We wilden eerst zelf poolshoogte nemen, voordat we Yasmine kennis zouden laten maken. En tijdens dat bezoek bleek dat de klik er nog steeds was. Een paar weken later hebben we daar met Yasmine een broodje gegeten. Zijn zij naar Spelderholt geweest om Yasmine te ontmoeten zonder dat wij erbij waren. Kortom, na een zorgvuldig voortraject heeft ze inmiddels al twee zaterdagen meegedraaid. Binnenkort gaat ze een nachtje logeren en gaan de gezinshuisouders met haar één of meerdere keren kennis maken bij een dagbesteding.

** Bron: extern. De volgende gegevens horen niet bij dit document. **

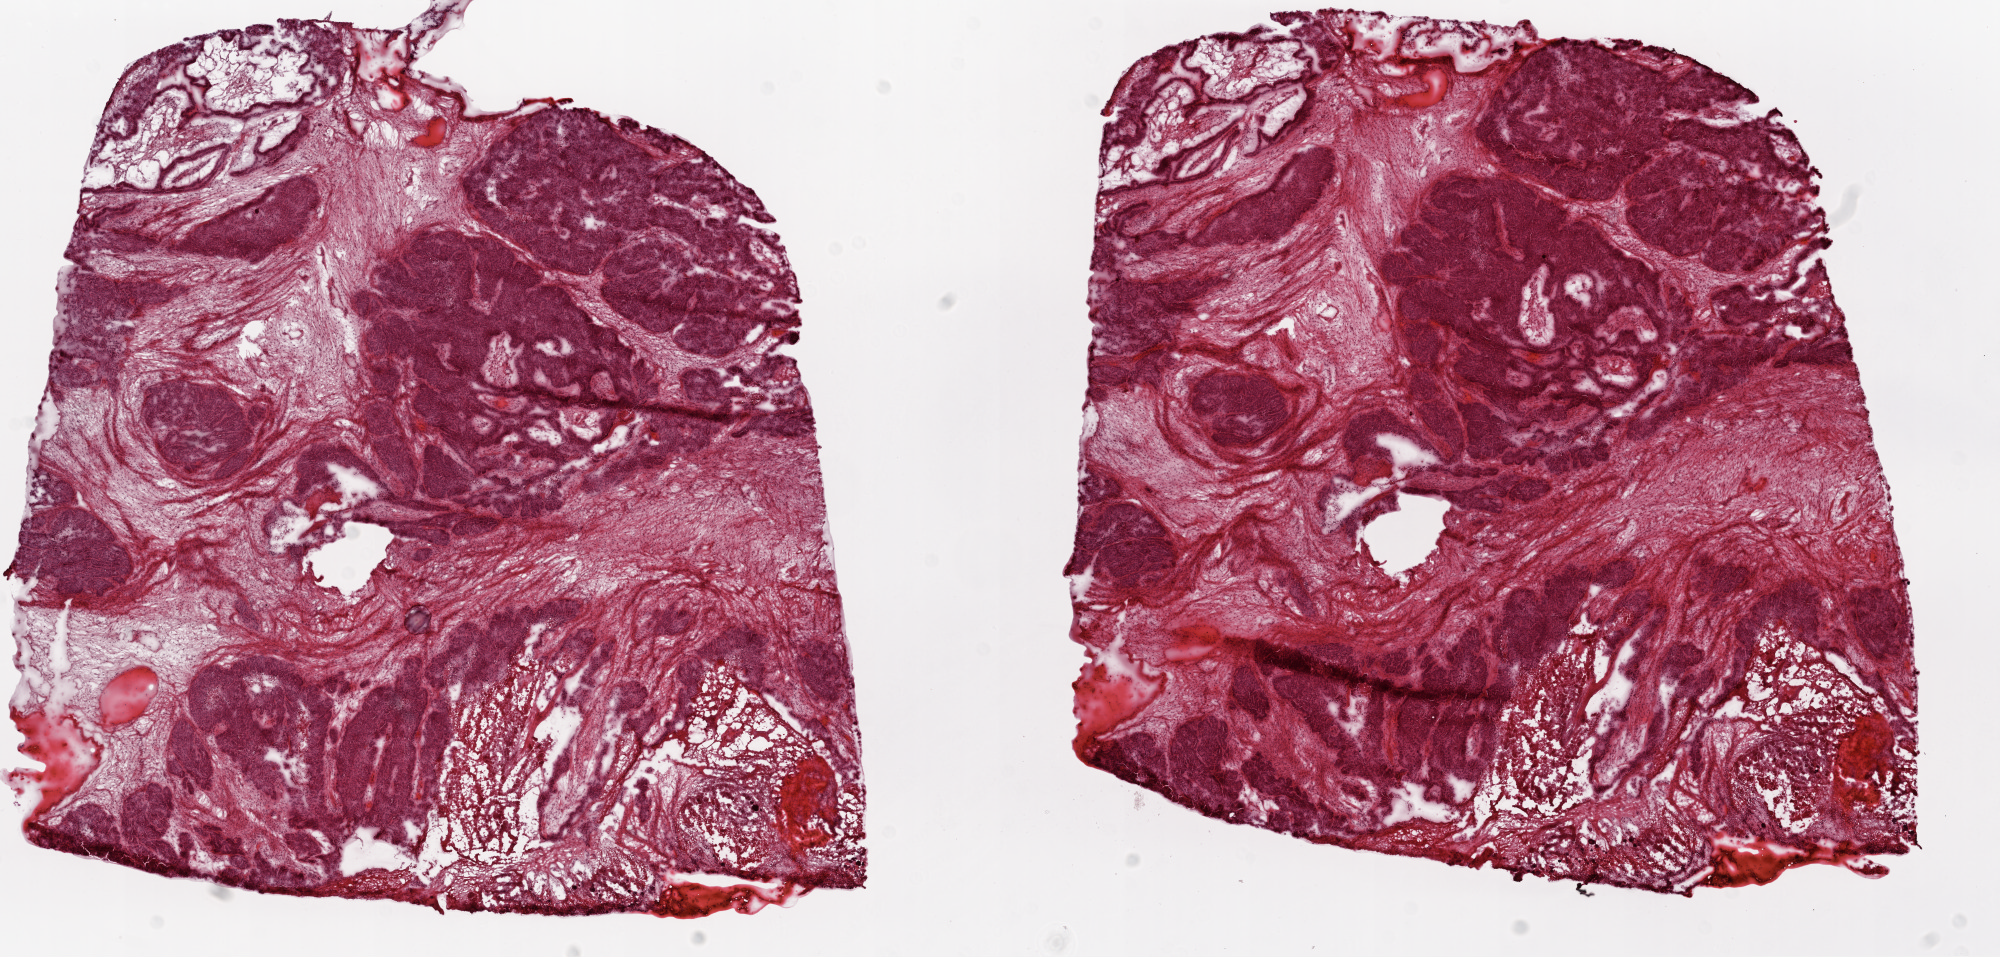
Hematoxylin and eosin (H&E) stained whole-slide image — shown as a low-resolution overview of the whole scanned area (about 16.0 x 7.7 mm), frozen section from the top of the tissue portion, ovary, primary tumour sample. Female patient; age at initial diagnosis 56 years. Histologic grade: G3 (poorly differentiated). Slide review estimates, as recorded: tumour cells 60%, tumour nuclei 70%, normal cells 0%, stromal cells 35%, necrosis 5%.
- FIGO stage: IIIC
- pathologic diagnosis: Serous cystadenocarcinoma, NOS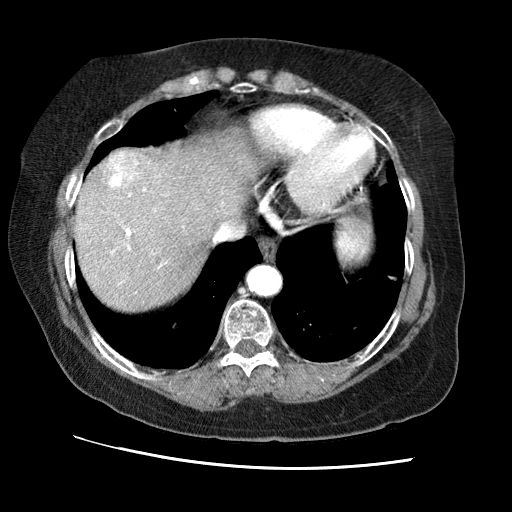
Contrast-enhanced abdominal CT (liver protocol), one axial slice. Slice 59 of 65 in the series (ordered by position). Reconstruction kernel STANDARD. 120 kVp. Soft-tissue window (W 400 / L 40 HU). 2.5 mm slice thickness. 512 × 512 image matrix, field of view 340 × 340 mm. From the clinical record (not read from this slice): diagnosis: hepatocellular carcinoma (patient treated with transarterial chemoembolisation; whether this scan precedes or follows treatment is not stated here); TNM stage (as recorded): Stage-II; Child-Pugh class: A; tumour differentiation: no biopsy; tumour nodularity: multinodular.
Structures marked on this image (semi-automatically segmented with operator editing):
- abdominal aorta: bounding box [x1, y1, x2, y2] px = [249, 266, 280, 295]
- liver parenchyma outside the tumour (the mass and vessels are separate outlines, so this box may not span the whole liver): [74, 134, 256, 310]
- mass: [107, 149, 145, 187]
- portal vein: [110, 183, 163, 268]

Het is gek om dat uit handen te geven. Het verbaast me dat ik dat wel kan. Normaliter regelen wij altijd zelf dit soort dingen, wil ik er met mijn neus bovenop zitten en nu voelt het alsof we de zorg met de gezinshuisouders kunnen delen. Dat voelt fijn en ook kwetsbaar, want zij doen in hun huis of in hun wijk hun dingen en daar heb ik geen invloed op. Zij leren Yasmine weer op een andere manier kennen en laten haar mogelijk nog wat meer buiten de lijntjes kleuren dan dat wij als ouders zouden doen. We hebben dit al meegemaakt op Spelderholt als het gaat om verkering enzo. Wat mij helpt is om de communicatielijnen op te houden en elkaar te vinden als dingen anders gaan dan ik verwacht had. Tot op heden heeft dat prima gewerkt. Aan de andere kant realiseer ik me ook dat hoe meer ik Yasmine los laat, hoe meer vrijheid zij ervaart om zich te ontplooien. Hoewel de band tussen een moeder en een kind onverbrekelijk is, zal ik toch moeten leren om haar anders vast te houden.